[imagesource: SWNS]
Double murderer Ian Stewart was given a rare whole-life prison sentence yesterday.
He was initially convicted for killing his fiancée, children’s author Helen Bailey (the couple are above), and hiding her body in a cesspit of the £1,5 million home they shared in Hertfordshire, southern England.
Now he has been convicted of murdering his first wife, Diane Stewart, six years before he killed Bailey.
When he was arrested, footage showed him shaking his head and accusing the police of “making things up”.
But the murderous man can speak all the nonsense he wishes, in prison, where he will now spend the rest of his wretched life.
The Independent reports that Bailey was 51 when she was murdered by Ian in 2016, likely by suffocation while sedated by drugs, according to a trial at St Albans Crown Court.
He was convicted for that murder one year later, after which police investigated the 2010 death of Stewart’s first wife with “chilling” similarities:
Ms Stewart’s [below] cause of death was recorded at the time as Sudden Unexplained Death in Epilepsy but on Wednesday a jury of five men and seven women at Huntingdon Crown Court found Stewart guilty of murder. They took less than two days of deliberation.
The judge, Mr Justice Simon Bryan, said the two women’s deaths were in “chillingly similar circumstances”.
He told Stewart: “You successfully passed off a murder as an epileptic fit in the circumstance I have identified playing out an elaborate, and indeed sophisticated, charade over a period of time.
“A charade that succeeded at the time, and would have succeeded for all time but for your subsequent murder of Helen Bailey.”

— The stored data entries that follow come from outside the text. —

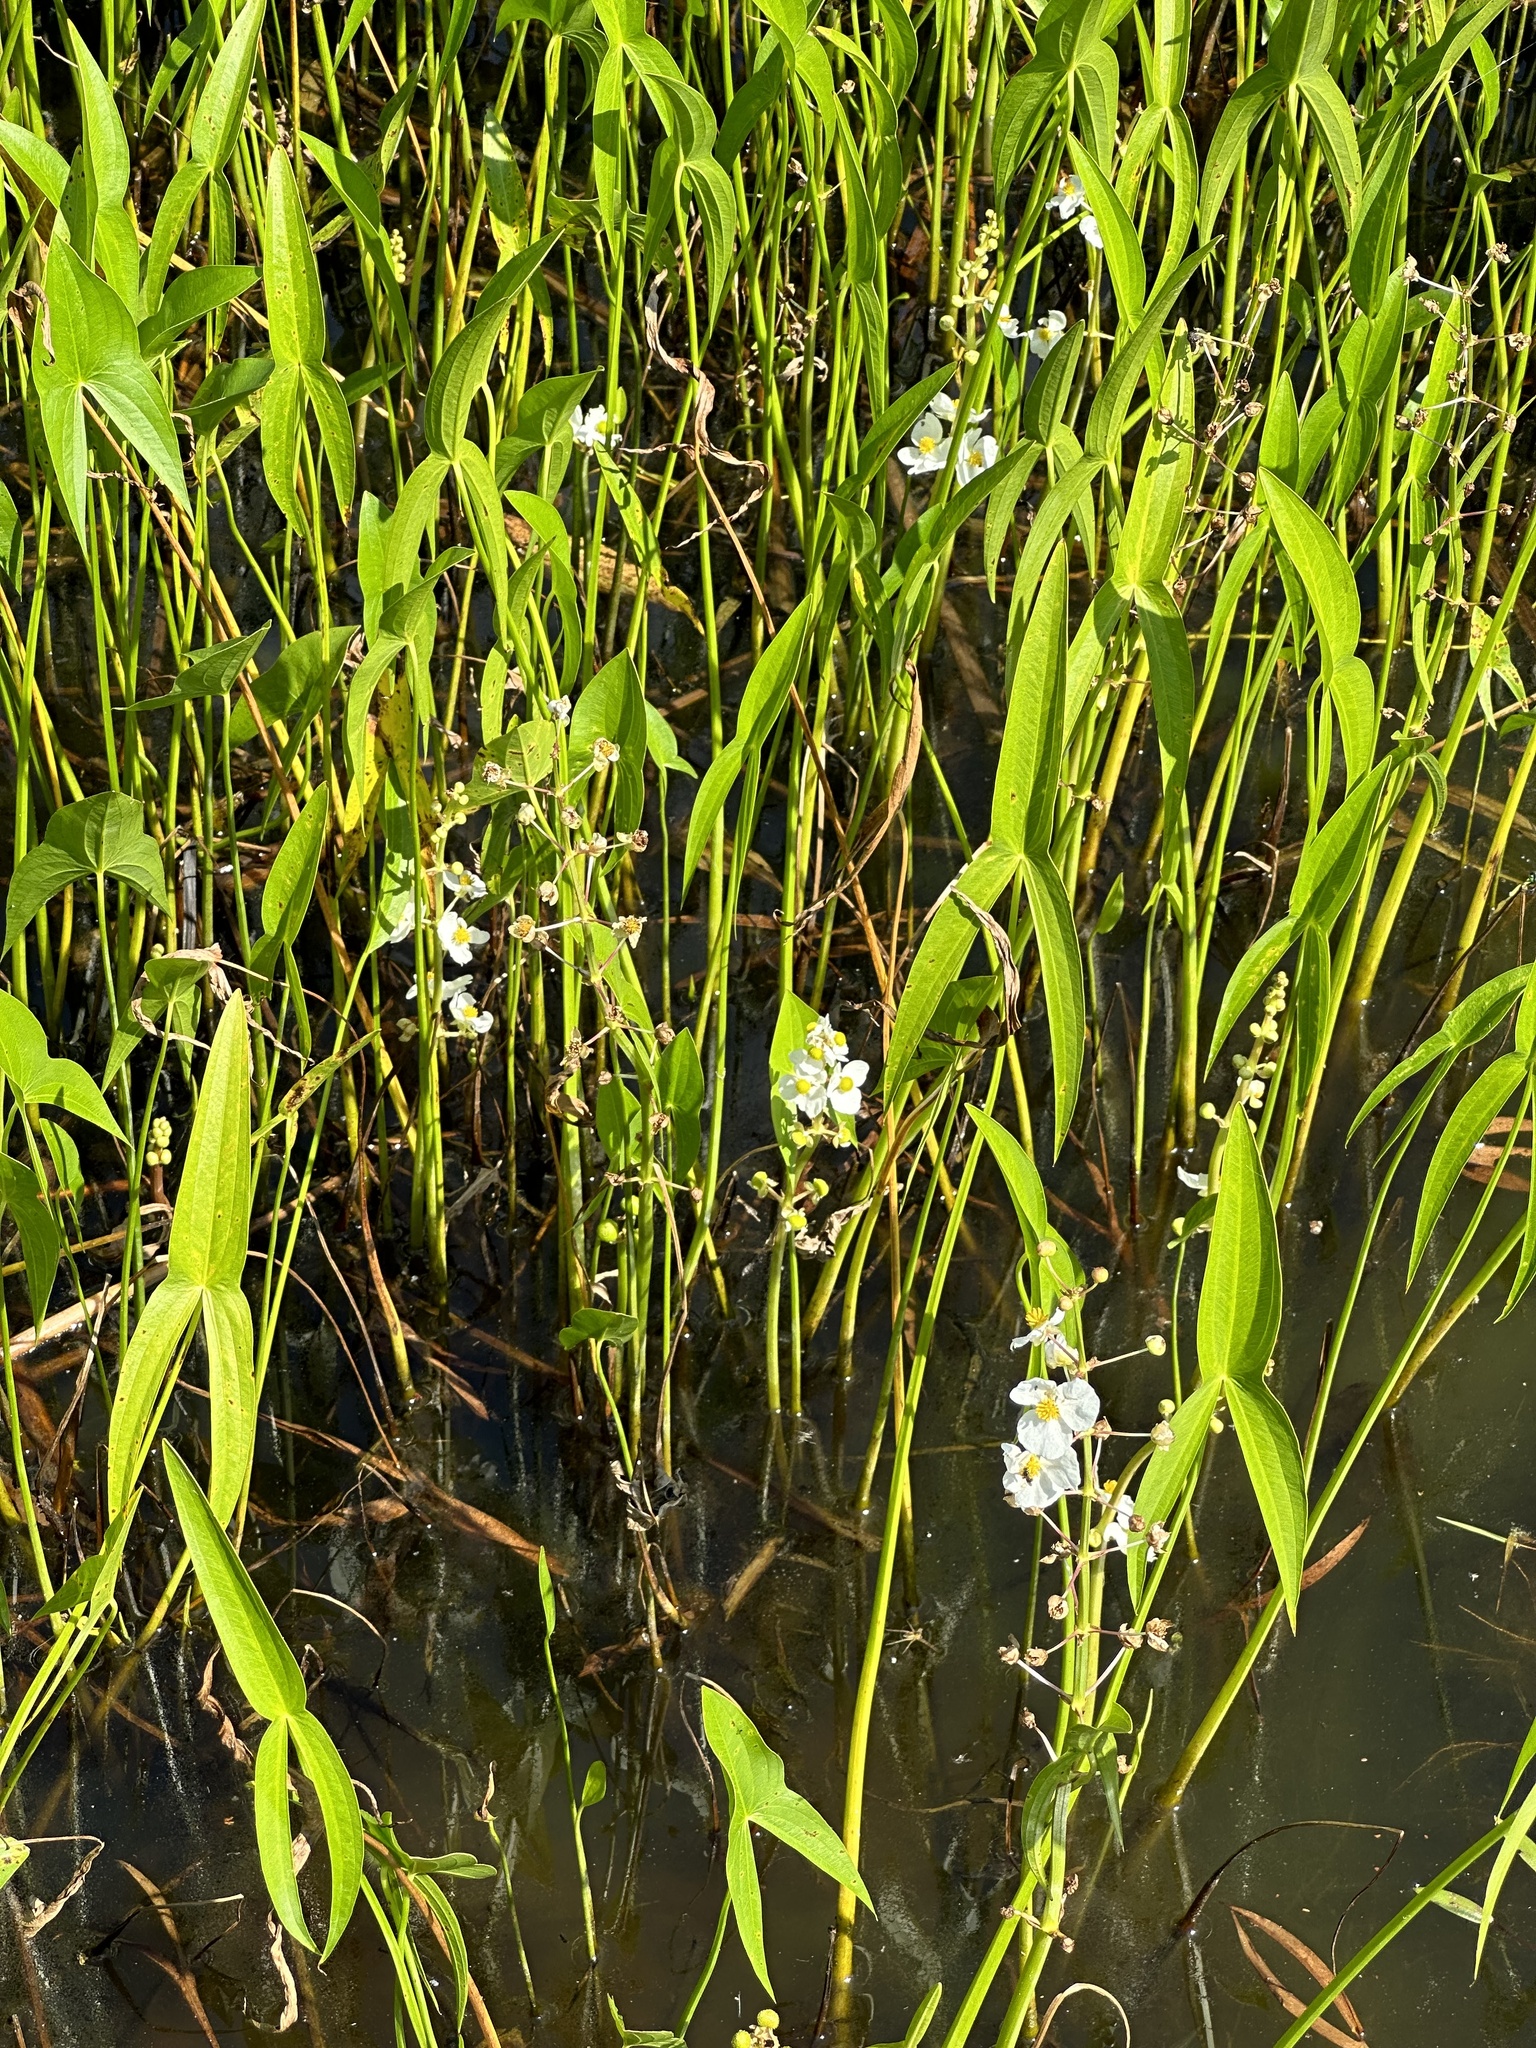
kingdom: Plantae
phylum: Tracheophyta
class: Liliopsida
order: Alismatales
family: Alismataceae
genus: Sagittaria
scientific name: Sagittaria latifolia
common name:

What a thing for a judge to admit.
Sadly, Ian’s two sons were a part of the ruse, providing evidence to his claim that he had returned from the supermarket to the family home in Cambridgeshire and found his 47-year-old wife collapsed in the garden with what he thought was an epileptic fit.
But the jurors were told that she had not had an epileptic fit for 18 years and took daily medication.
In fact, her risk of having a fatal epileptic seizure was about one in 100 000, according to the consultant neurologist Dr Christopher Derry.
Furthermore, Mrs Stewart’s brain had been donated to medical science, which neuropathologist Professor Safa Al-Sarraj examined:
Prof Al-Sarraj said there was evidence that Mrs Stewart’s brain had suffered a lack of oxygen prior to her death [“likely caused by a prolonged restriction to her breathing from an outside source”], and he estimated that this happened over a period of 35 minutes to an hour.
The motive? Money.
Ian had apparently received more than £96 000 (almost R2 million) after his wife’s death – £28 500 from a life insurance policy and the rest from bank accounts.
If not for the money, then the judge reasoned it might have been because he was “tired of Diane”.
Side note: How Bailey had no idea about the first murder is quite something, isn’t it?